Analytical balances and ohaus scales have a long history of being used in the field of chemistry. These devices are often used for weighing such things as chemicals, pharmaceuticals, and heavy metals. What makes these devices so important is their ability to provide accurate readings so that your lab tests will produce high quality results.

An analytical balance is a scientific instrument used to measure small incremental changes in mass or weight. Analytical balances are also known as a balance, precision scales, or weighing machine.

Ohaus scales are a type of weighing scale that are widely used in the commercial and industrial world. They are named after their creator, Carl Ohaus, and are made up of three metal plates that move in unison along a graduated scale. This allows for precise measurements to be taken with little error.

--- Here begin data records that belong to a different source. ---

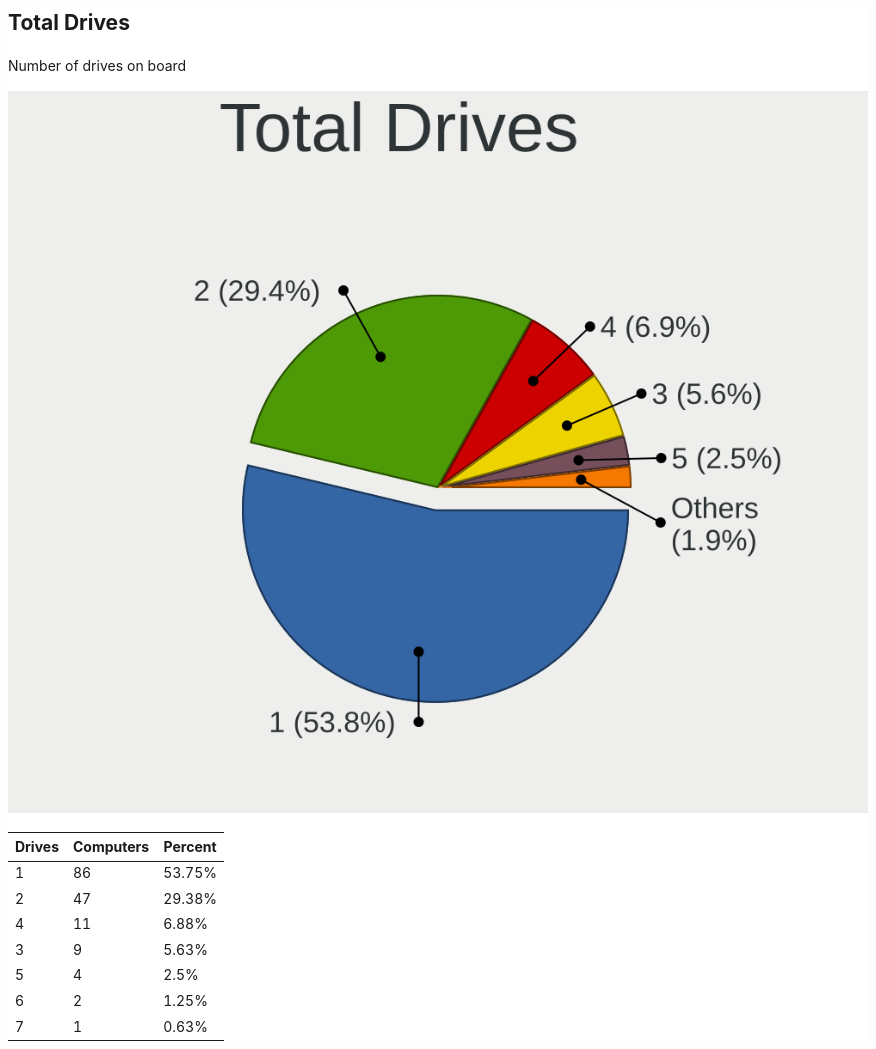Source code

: Total Drives
------------

Number of drives on board

![Total Drives](./images/pie_chart/node_total_drives.svg)


| Drives | Computers | Percent |
|--------|-----------|---------|
| 1      | 86        | 53.75%  |
| 2      | 47        | 29.38%  |
| 4      | 11        | 6.88%   |
| 3      | 9         | 5.63%   |
| 5      | 4         | 2.5%    |
| 6      | 2         | 1.25%   |
| 7      | 1         | 0.63%   |
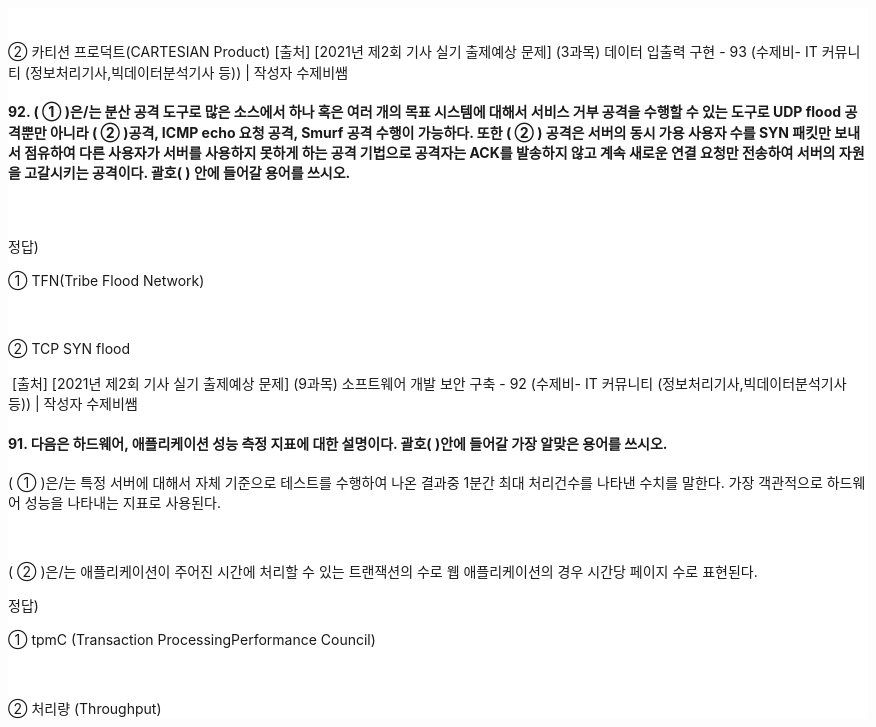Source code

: ​

② 카티션 프로덕트(CARTESIAN Product)
[출처] [2021년 제2회 기사 실기 출제예상 문제] (3과목) 데이터 입출력 구현 - 93 (수제비- IT 커뮤니티 (정보처리기사,빅데이터분석기사 등)) | 작성자 수제비쌤

#### 92. (       ①       )은/는 분산 공격 도구로 많은 소스에서 하나 혹은 여러 개의 목표 시스템에 대해서 서비스 거부 공격을 수행할 수 있는 도구로 UDP flood 공격뿐만 아니라 (       ②       )공격, ICMP echo 요청 공격, Smurf 공격 수행이 가능하다. 또한 (       ②       ) 공격은 서버의 동시 가용 사용자 수를 SYN 패킷만 보내서 점유하여 다른 사용자가 서버를 사용하지 못하게 하는 공격 기법으로 공격자는 ACK를 발송하지 않고 계속 새로운 연결 요청만 전송하여 서버의 자원을 고갈시키는 공격이다. 괄호(        ) 안에 들어갈 용어를 쓰시오.

​

정답)

① TFN(Tribe Flood Network)

​

② TCP SYN flood 

​
[출처] [2021년 제2회 기사 실기 출제예상 문제] (9과목) 소프트웨어 개발 보안 구축 - 92 (수제비- IT 커뮤니티 (정보처리기사,빅데이터분석기사 등)) | 작성자 수제비쌤

#### 91. 다음은 하드웨어, 애플리케이션 성능 측정 지표에 대한 설명이다. 괄호(     )안에 들어갈 가장 알맞은 용어를 쓰시오.

(        ①        )은/는 특정 서버에 대해서 자체 기준으로 테스트를 수행하여 나온 결과중 1분간 최대 처리건수를 나타낸 수치를 말한다. 가장 객관적으로 하드웨어 성능을 나타내는 지표로 사용된다.

​

(        ②        )은/는 애플리케이션이 주어진 시간에 처리할 수 있는 트랜잭션의 수로 웹 애플리케이션의 경우 시간당 페이지 수로 표현된다.

정답)

① tpmC (Transaction ProcessingPerformance Council)

​

② 처리량 (Throughput)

There are many benefits to using Ohaus scales. First and foremost, they are accurate. This means that measurements can be taken with little error, which is important in the commercial world where precision is key. Additionally, Ohaus scales can be mounted on a wall or desk, so they're easy to use. And lastly, they're affordable. This makes them a great option for businesses of all sizes.

Analytical balances and ohaus scales are both precision tools that help to ensure accuracy in weighing and measuring. Both instruments use a beam balance or a linear scale to measure weight, and both can be used for a variety of purposes, including chemical analysis, food preparation, and general lab work. How do they work?

The beam balance is essentially a metal bar with two ends connected by a pivot. The user places the object to be weighed on one end of the beam, and measures the distance between the other end of the beam and the object. This measurement is then used to calculate the weight of the object.

The ohaus scale is similar to the beam balance in that it uses a metal bar with two ends connected by a pivot. However, the ohaus scale has an additional feature called a gage wheel. The gage wheel has markings that correspond to specific weights, and as you move the object across the scale, the gage wheel will rotate and register the weight of the object. This makes it easy to determine how much weight is present on each side of the scale.